Early on, I told my teams that my column is the best way to know what my priorities are and what keeps me up at night. A lot of founders and CEOs do this via threads on X (formerly Twitter) or other social media posts. I get about 1,000 words a week to really dive into a meaty subject and ways that employers and managers and all of us, really, might do better. It’s a privilege, but it’s also a way to align what I say (and write) and what I do. Especially for anyone who manages other people or holds any sort of leadership role, there’s real value in making sure that what you put out on external-facing platforms (LinkedIn, for example) matches what you put out on internal communications (memos, praise for colleagues).
Confidence can truly set you free.
I often tell managers that the ages of 35 to 45 are among the hardest: For most people, that’s the time when you’re no longer the wunderkind, but you’re also not yet fully in charge, and there are often dozens of competing interests pulling at you—direct reports, higher ups, family and financial obligations.
At the same time, this period also sets us up with the skills and practical knowledge we eventually string together. I crossed that threshold while writing this column, and assure you that aging can be a most freeing thing. It’s not that I don’t care what others think (I do), but as I’ve grown older, I’ve developed an awareness of myself—my patterns, how I work, and what’s important to me—that feels really transformative and liberating. Each week, when I sit down to write, I’m reminded of the countless experiences that frame my lens and perspective. It’s a reminder that’s given me the confidence to not necessarily have to turn to an expert to assert an idea—I might be enough. This awareness has also made me more attuned than ever to the ways in which the people around me support my work and push me to improve, from my admin to editors, my family to readers like you.

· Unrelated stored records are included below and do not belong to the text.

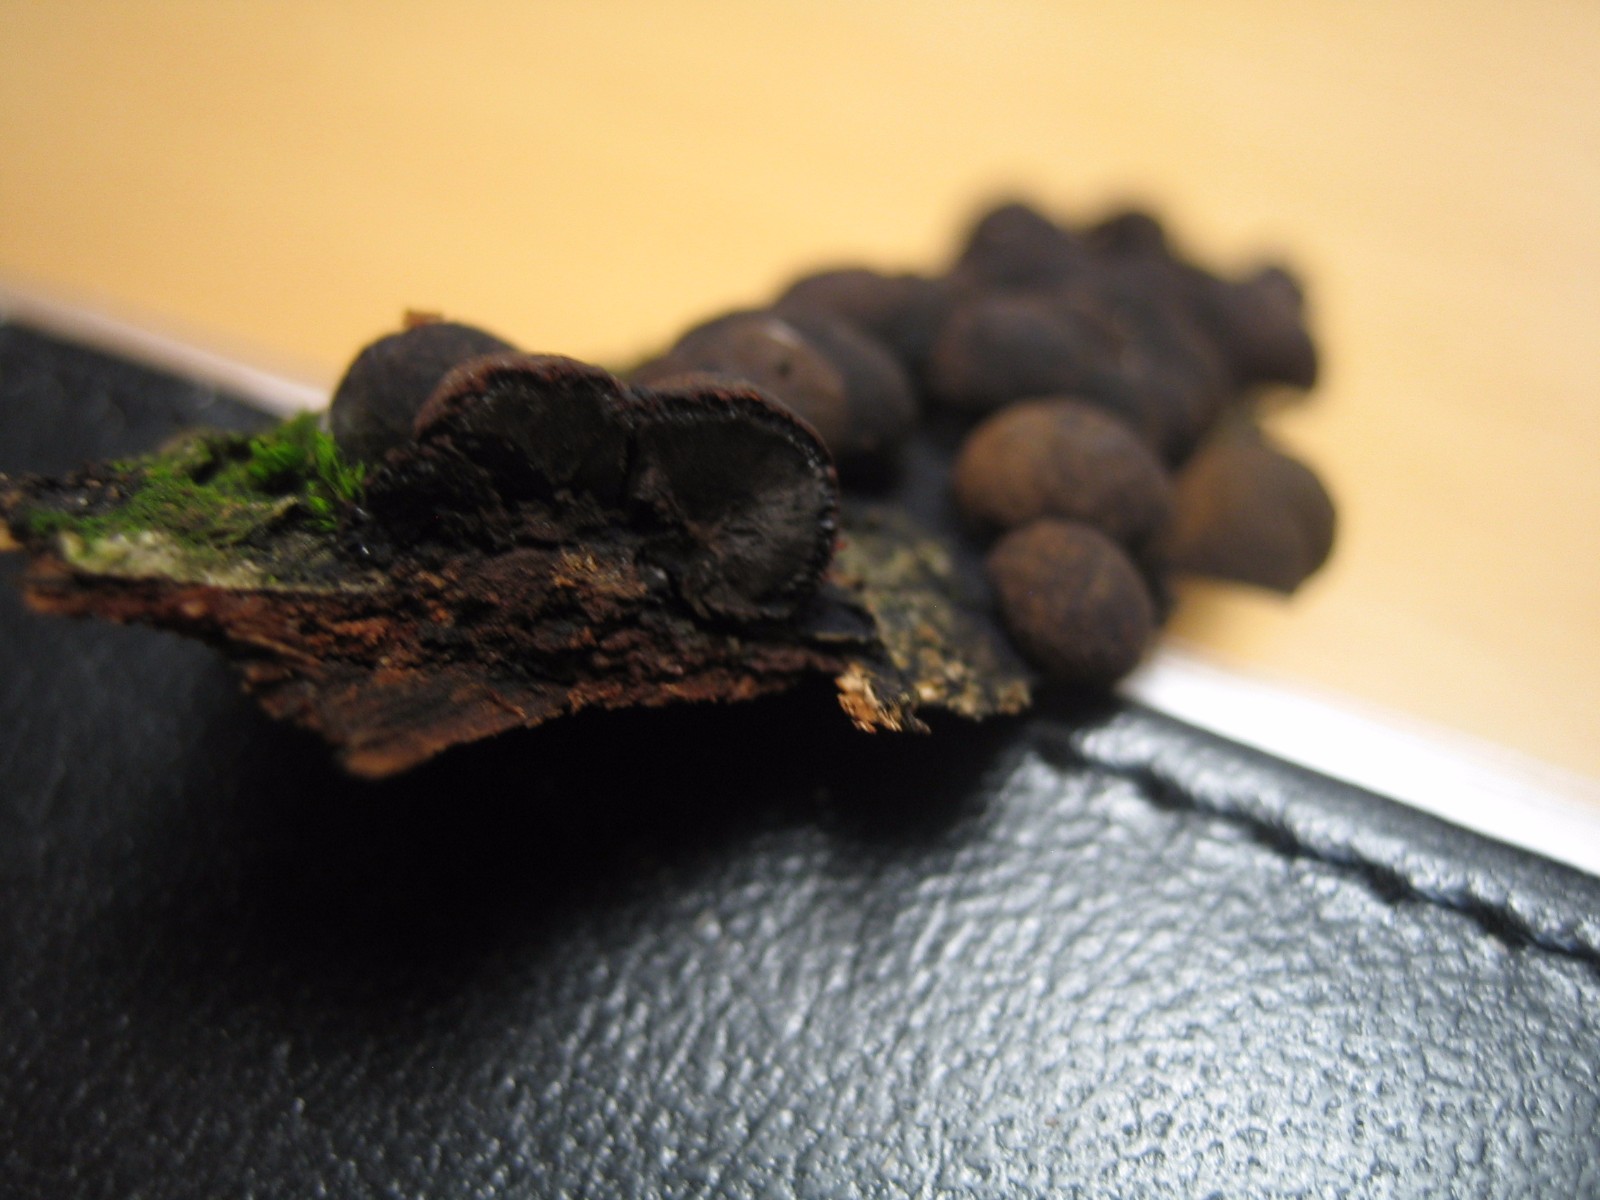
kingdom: Fungi
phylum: Ascomycota
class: Sordariomycetes
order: Xylariales
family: Hypoxylaceae
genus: Hypoxylon
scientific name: Hypoxylon howeanum
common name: halvkugleformet kulbær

That may be the most valuable thing I’ve learned from writing this column over the past few years: that when it comes to productivity, cutting down the number of hours worked on something is only part of the equation. Writing this column took me three hours—or 30 years. A vital part of increasing output, efficiency and performance is reflection and understanding—of how you work, how you learn, who helps you to do your best, and all the work you’ve done before to arrive at the work in front of you.